President Trump is preparing to widen his immigration crackdown in 2026 with a major funding boost and an increased focus on workplace raids, even as public resistance grows and Republicans head into a risky midterm election year, Reuters reports. Under a July spending package approved by the GOP-led Congress, Immigration and Customs Enforcement (ICE) and Border Patrol are set to receive an extra $170 billion through 2029, a massive boost to existing annual budgets of about $19 billion. Administration officials say the money will fund thousands of new agents, expanded detention capacity, more arrests, and contracts with private firms to help locate people living in the country without legal status.

White House border adviser Tom Homan told Reuters that arrests will rise sharply as the new resources come online: "I think you're going to see the numbers explode greatly next year," he said, adding that "absolutely" more workplace operations are planned. The strategy comes as polling and recent elections suggest a political price. Trump's approval rating on immigration has slipped from 50% in March to 41% in mid-December, according to Reuters, after highly visible sweeps in major cities that featured masked federal agents, tear gas in residential areas, and the detention of some US citizens. Miami, heavily affected by the crackdowns, elected its first Democratic mayor in nearly 30 years, a shift the mayor-elect partly linked to voter reaction against Trump's approach.
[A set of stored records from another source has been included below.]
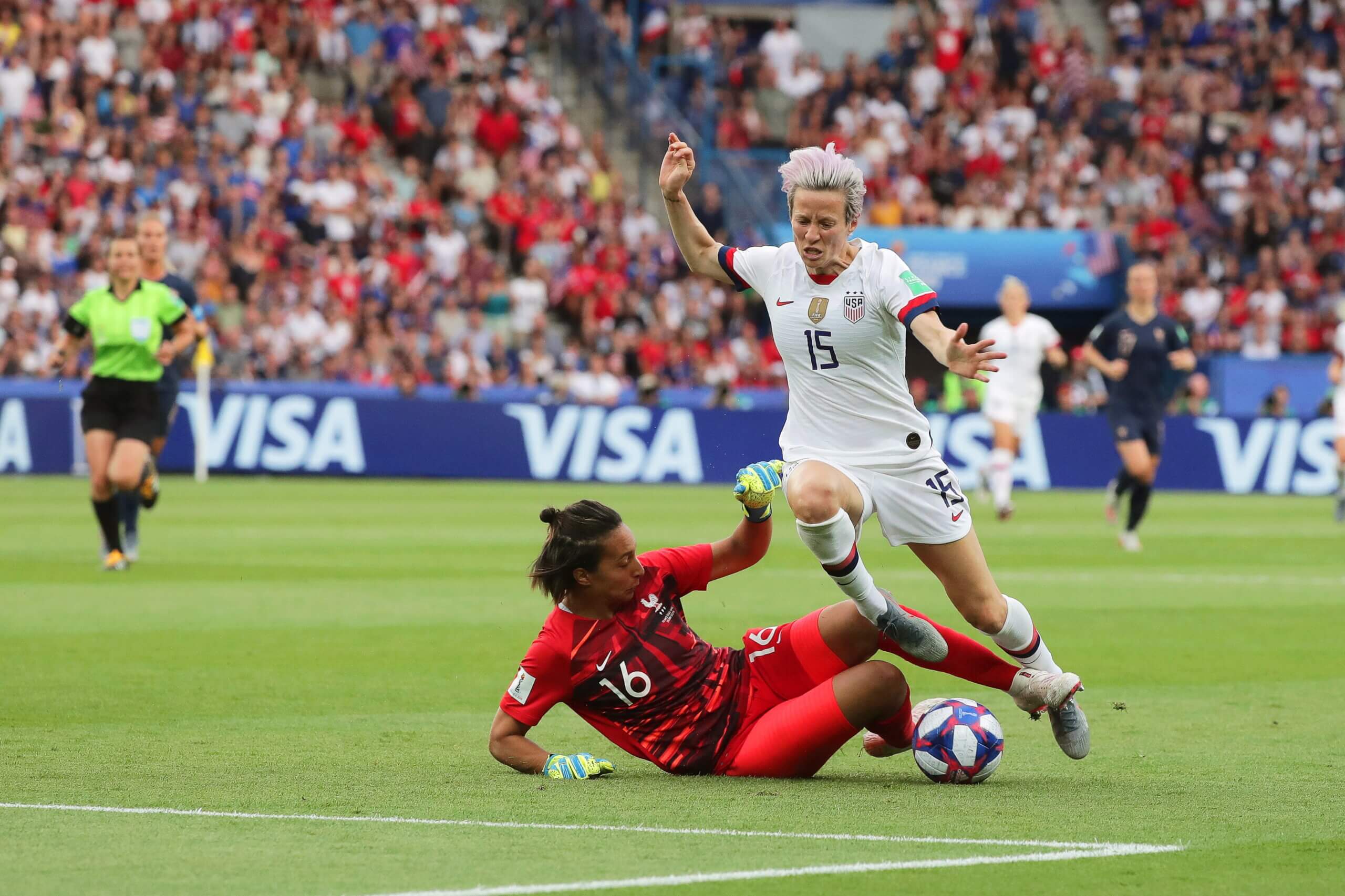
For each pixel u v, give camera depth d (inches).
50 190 2655.0
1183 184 3284.9
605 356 2723.9
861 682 516.1
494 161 3041.3
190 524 1663.4
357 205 2800.2
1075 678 532.7
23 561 1278.3
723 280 592.1
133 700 687.1
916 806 485.4
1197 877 400.8
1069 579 1213.7
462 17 3216.0
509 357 2716.5
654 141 3157.0
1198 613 1012.5
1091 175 3253.0
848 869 404.2
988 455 2514.8
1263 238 3193.9
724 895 380.5
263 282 2652.6
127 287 1169.4
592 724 541.6
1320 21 3531.0
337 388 2527.1
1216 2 3548.2
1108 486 2544.3
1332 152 3376.0
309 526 1653.5
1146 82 3412.9
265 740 598.5
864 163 3179.1
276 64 2997.0
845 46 3592.5
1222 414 2546.8
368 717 650.2
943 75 3376.0
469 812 472.1
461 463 2493.8
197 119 2829.7
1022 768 552.7
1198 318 3011.8
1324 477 2532.0
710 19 3489.2
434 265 2790.4
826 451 560.1
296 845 428.8
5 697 692.1
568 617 530.0
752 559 549.3
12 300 2493.8
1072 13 3619.6
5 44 2800.2
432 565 1275.8
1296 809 482.6
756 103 3324.3
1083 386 2847.0
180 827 450.9
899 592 1098.7
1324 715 666.2
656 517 1795.0
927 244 2955.2
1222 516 1955.0
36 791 502.6
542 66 3312.0
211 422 2427.4
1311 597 1099.9
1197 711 677.3
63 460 2417.6
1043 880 396.2
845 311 548.4
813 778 533.6
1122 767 555.2
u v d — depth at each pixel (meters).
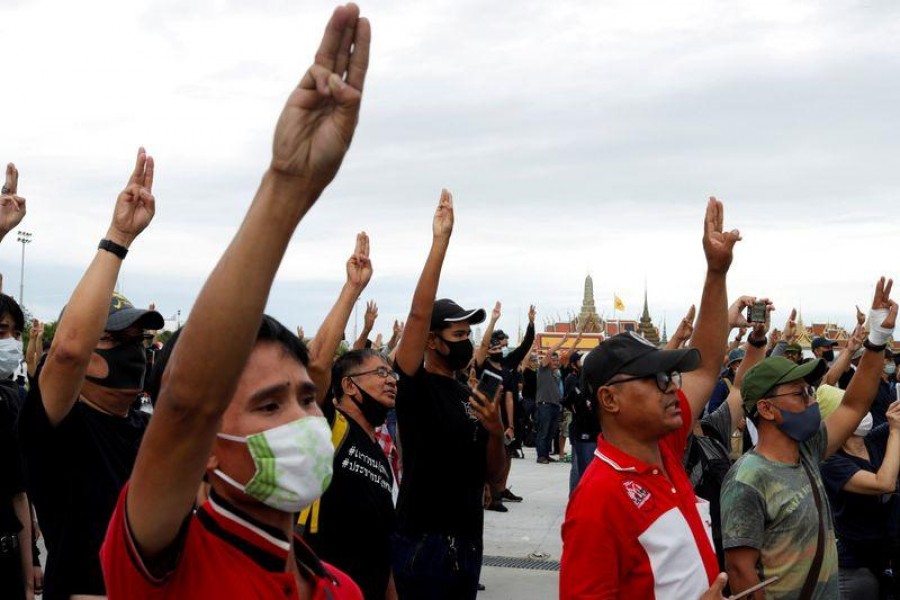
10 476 4.19
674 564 2.99
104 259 3.22
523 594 7.57
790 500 3.83
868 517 5.30
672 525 3.03
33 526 5.67
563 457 18.09
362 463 4.21
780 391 3.96
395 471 6.19
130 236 3.27
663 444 3.44
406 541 4.75
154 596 1.66
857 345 8.12
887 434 6.41
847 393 4.78
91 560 3.17
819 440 4.37
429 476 4.77
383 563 4.23
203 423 1.55
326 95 1.43
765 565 3.83
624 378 3.17
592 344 46.28
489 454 4.90
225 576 1.78
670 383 3.17
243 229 1.50
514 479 14.88
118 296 3.64
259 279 1.49
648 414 3.14
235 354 1.50
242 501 1.89
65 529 3.19
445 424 4.80
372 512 4.17
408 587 4.71
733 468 4.00
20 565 4.21
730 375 8.52
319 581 2.05
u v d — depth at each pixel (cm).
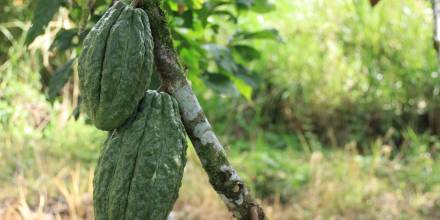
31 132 359
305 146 402
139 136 95
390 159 409
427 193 343
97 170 98
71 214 265
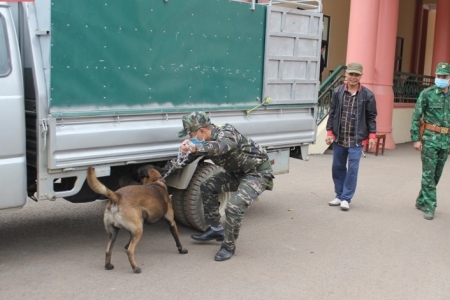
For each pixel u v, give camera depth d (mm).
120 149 4980
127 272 4695
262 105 6262
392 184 9047
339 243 5750
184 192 5695
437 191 8602
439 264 5219
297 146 6984
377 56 13008
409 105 15320
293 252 5406
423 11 23406
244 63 6031
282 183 8766
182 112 5484
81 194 5543
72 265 4820
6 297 4102
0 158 4410
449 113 6668
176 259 5070
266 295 4328
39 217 6352
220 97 5840
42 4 4445
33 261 4891
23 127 4504
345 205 7105
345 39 18031
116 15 4820
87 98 4707
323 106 12258
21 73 4469
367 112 7031
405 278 4828
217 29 5688
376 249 5598
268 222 6449
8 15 4402
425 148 6773
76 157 4664
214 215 5512
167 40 5254
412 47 22812
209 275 4707
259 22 6129
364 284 4652
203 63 5617
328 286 4574
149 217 4758
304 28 6719
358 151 7031
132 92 5039
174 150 5461
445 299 4418
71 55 4559
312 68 6926
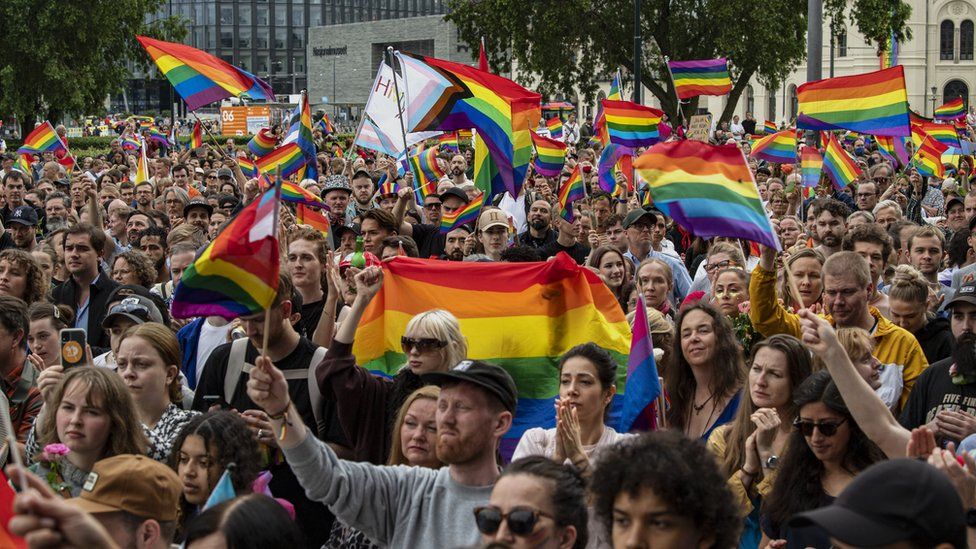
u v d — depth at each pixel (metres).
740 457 6.25
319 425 6.85
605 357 6.23
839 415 5.39
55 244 11.66
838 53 88.00
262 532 4.22
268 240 5.06
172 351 6.67
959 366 6.64
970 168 23.23
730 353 7.02
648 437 4.00
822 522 3.42
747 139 37.06
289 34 105.44
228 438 5.66
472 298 7.79
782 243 12.66
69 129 58.53
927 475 3.44
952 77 88.94
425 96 12.47
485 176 13.12
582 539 4.36
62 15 46.84
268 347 6.88
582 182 15.22
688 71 18.03
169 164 22.22
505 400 5.10
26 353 7.89
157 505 4.51
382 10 110.94
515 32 45.81
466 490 5.11
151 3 50.72
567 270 7.68
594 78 48.06
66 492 5.58
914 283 8.41
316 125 31.58
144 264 9.82
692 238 15.09
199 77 13.62
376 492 5.20
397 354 7.87
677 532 3.82
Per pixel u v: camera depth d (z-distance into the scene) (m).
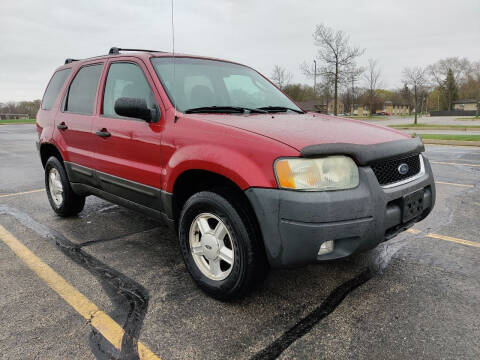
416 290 2.73
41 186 6.64
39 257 3.38
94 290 2.78
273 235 2.21
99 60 3.86
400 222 2.49
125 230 4.12
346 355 2.06
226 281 2.51
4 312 2.48
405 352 2.07
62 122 4.10
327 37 24.67
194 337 2.22
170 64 3.32
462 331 2.25
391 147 2.50
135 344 2.16
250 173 2.26
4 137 19.89
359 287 2.79
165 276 3.01
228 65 3.86
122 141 3.21
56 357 2.05
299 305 2.55
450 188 5.94
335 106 25.33
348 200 2.17
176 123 2.78
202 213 2.65
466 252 3.40
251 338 2.21
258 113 3.17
"People are beginning to see this not as an immigration question anymore as much as it is a violation of rights," said Republican strategist Mike Madrid, who warned the tactics are becoming a broader political liability. Policy analyst Sarah Pierce of the center-left Third Way said the planned shift toward job-site enforcement could force employers to decide whether to "finally stand up to this administration." Trump campaigned on record deportations, promising to remove 1 million people each year. Since he took office, about 622,000 immigrants have been deported. Although officials emphasize targeting criminals, ICE data shows 41% of the roughly 54,000 people in custody by late November have no convictions or pending criminal charges beyond alleged immigration offenses. That's up from 6% just before Trump took office.